A Weekend of Neuroscience



What do you do after spending a weekend immersed in a course with Drs. Nancy Byl, Alison McKenzie and Mike Merzenich, all prominent researchers in the neuroscience and physical therapy worlds? First, you give your brain a break by indulging in fantastic San Francisco vegan cuisine; and then you share it in a blog post!

Erin and I spent a weekend in July attending a course entitled “Sensorimotor Processing Dysfunction and Movement Dysfunction: Focal Dystonia and Complex Regional Pain Syndromes”.   We spent cold summer San Francisco days at UCSF learning from the masters and wanted to share some of the pearls of wisdom we gained. Though we could write a book about all we learned, we are going to try to condense it to our top 5, here we go:
1) The plastic brain: for better or for worse. For worse: dystonia is aberrant plasticity and learning. For better: we can use the principles of plasticity to improve and drive change!

2) Principles in treatment focal dystonia in the plastic brain: re-differentiate input, provide non-stereotyped and richly variable input, closely attended and rewarded behaviors.  In simple terms:  unlearn the abnormal, relearn the normal.

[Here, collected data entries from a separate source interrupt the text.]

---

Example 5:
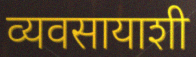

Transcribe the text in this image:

व्यवसायाशी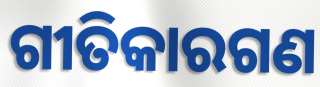
ଗୀତିକାରଗଣ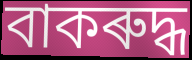
বাকৰুদ্ধ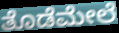
ತೊಡೆಮೇಲೆ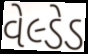
વેલ્ડેડ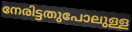
നേരിട്ടതുപോലുള്ളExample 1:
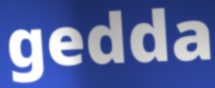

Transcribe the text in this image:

gedda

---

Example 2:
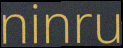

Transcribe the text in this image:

ninru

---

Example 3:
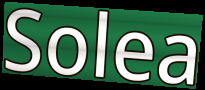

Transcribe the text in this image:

Solea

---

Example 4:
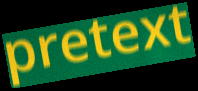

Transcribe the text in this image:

pretext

3) Treatment of dystonia should include a team approach and include education and comprehensive neurorehabilitation (wellness to pedagogy to specific retraining).  The team approach should include stress reduction, relaxation and mindfulness as keys to set the brain up for optimal improvement.
4) Objectives of learning based sensorimotor retraining for dystonia include: quieting the excessive sensory and motor “noise”, improve sensory discrimination, inhibit involuntary co-contractions, improve the sensory inputs and motor outputs, enhance the ability to relax muscles.

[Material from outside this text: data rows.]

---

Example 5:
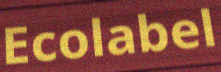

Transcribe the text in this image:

EcolabelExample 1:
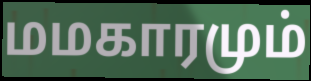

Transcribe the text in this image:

மமகாரமும்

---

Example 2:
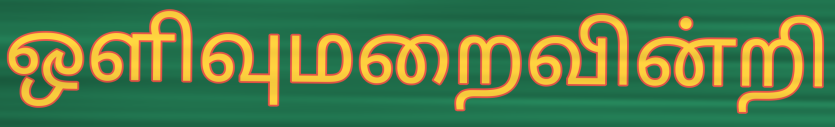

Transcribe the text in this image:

ஒளிவுமறைவின்றி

5) Move beyond the traditional rehab approach to cervical dystonia and target retraining the CNS to restore normal postural righting.  Use learning based sensorimotor retraining with vestibular, sensorimotor and postural retraining
Overall, we were encouraged by the hopeful and positive message of the course that while dystonia may be a result of neuroplasticity gone bad; we can influence change through training the brain to relearn movement.  We have been incorporating a lot of these concepts into practice for the last year, but there is nothing like hearing from the masters themselves and coming back armed with great treatment ideas and rationale.